# [Dataset content]
*** Block opens ***
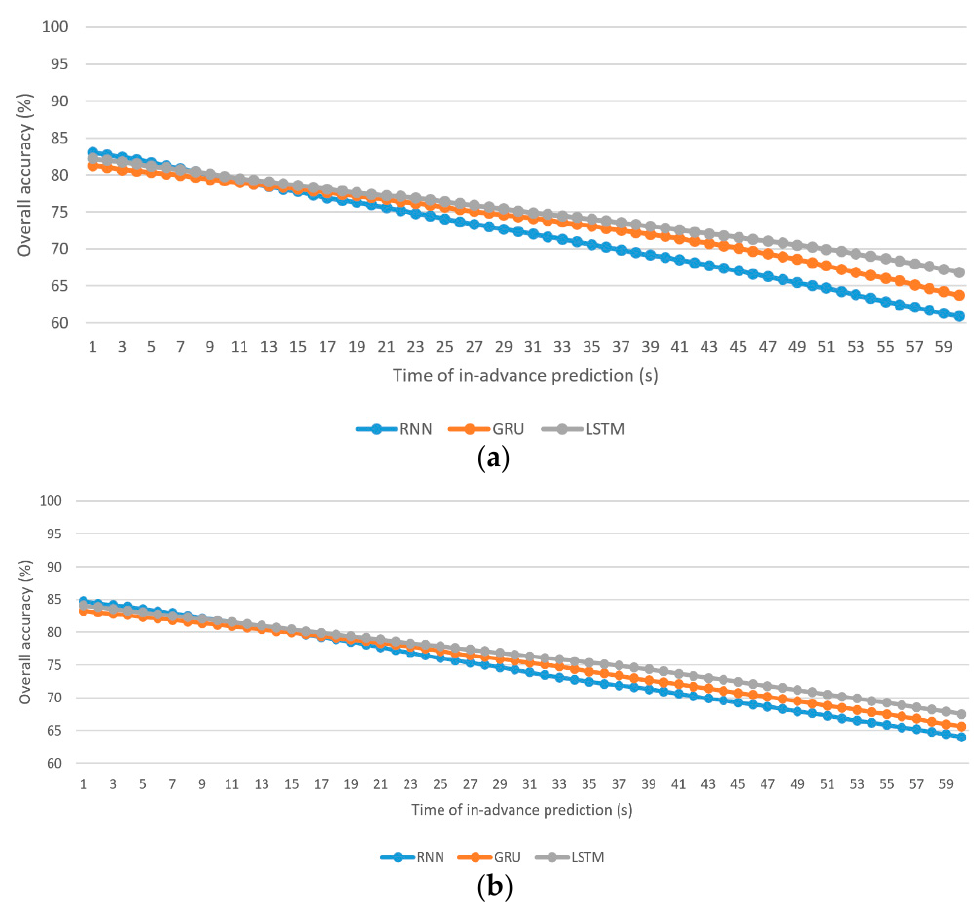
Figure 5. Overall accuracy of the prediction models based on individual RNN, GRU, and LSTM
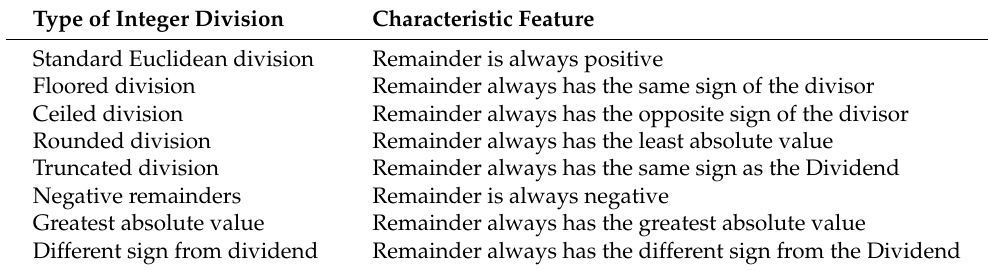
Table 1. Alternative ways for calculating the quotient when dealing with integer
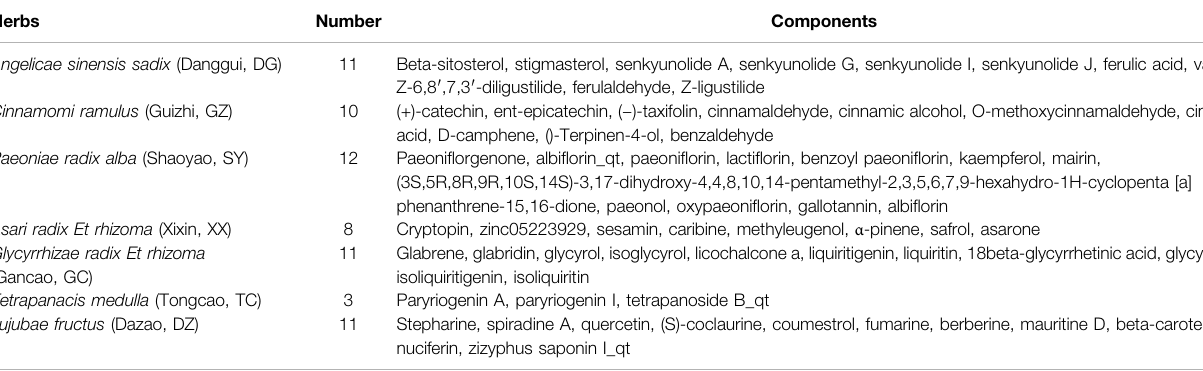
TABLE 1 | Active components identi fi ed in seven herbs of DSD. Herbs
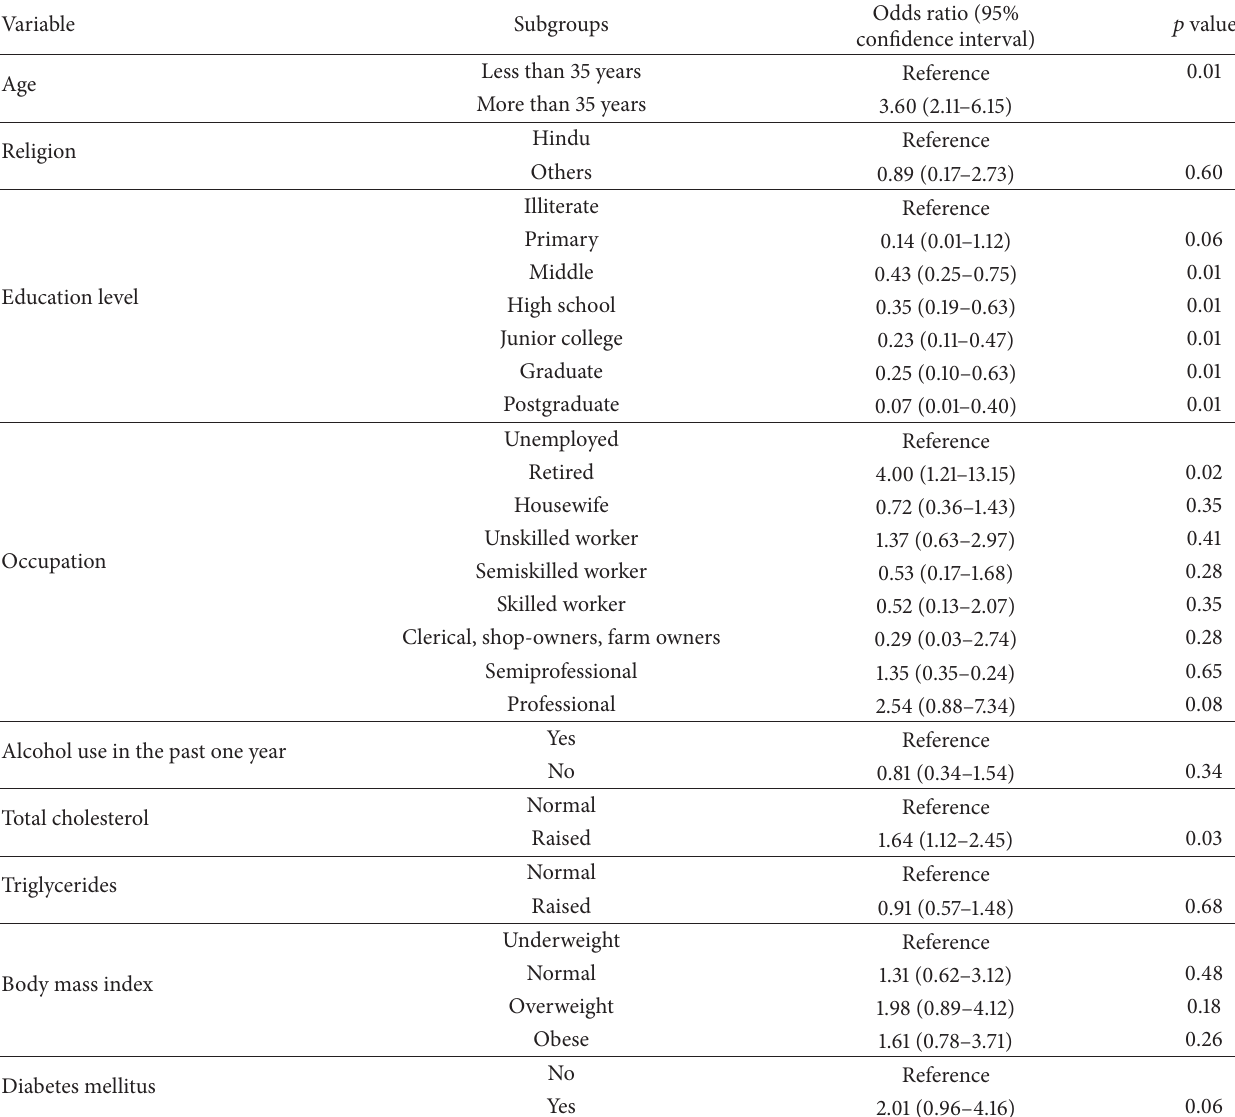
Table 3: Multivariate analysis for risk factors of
*** Block closes ***
Print the listing word for word but skip its pictures.

# [Answer space]
Figure 5. Overall accuracy of the prediction models based on individual RNN, GRU, and LSTM
Table 1. Alternative ways for calculating the quotient when dealing with integer
TABLE 1 | Active components identi fi ed in seven herbs of DSD. Herbs
Table 3: Multivariate analysis for risk factors of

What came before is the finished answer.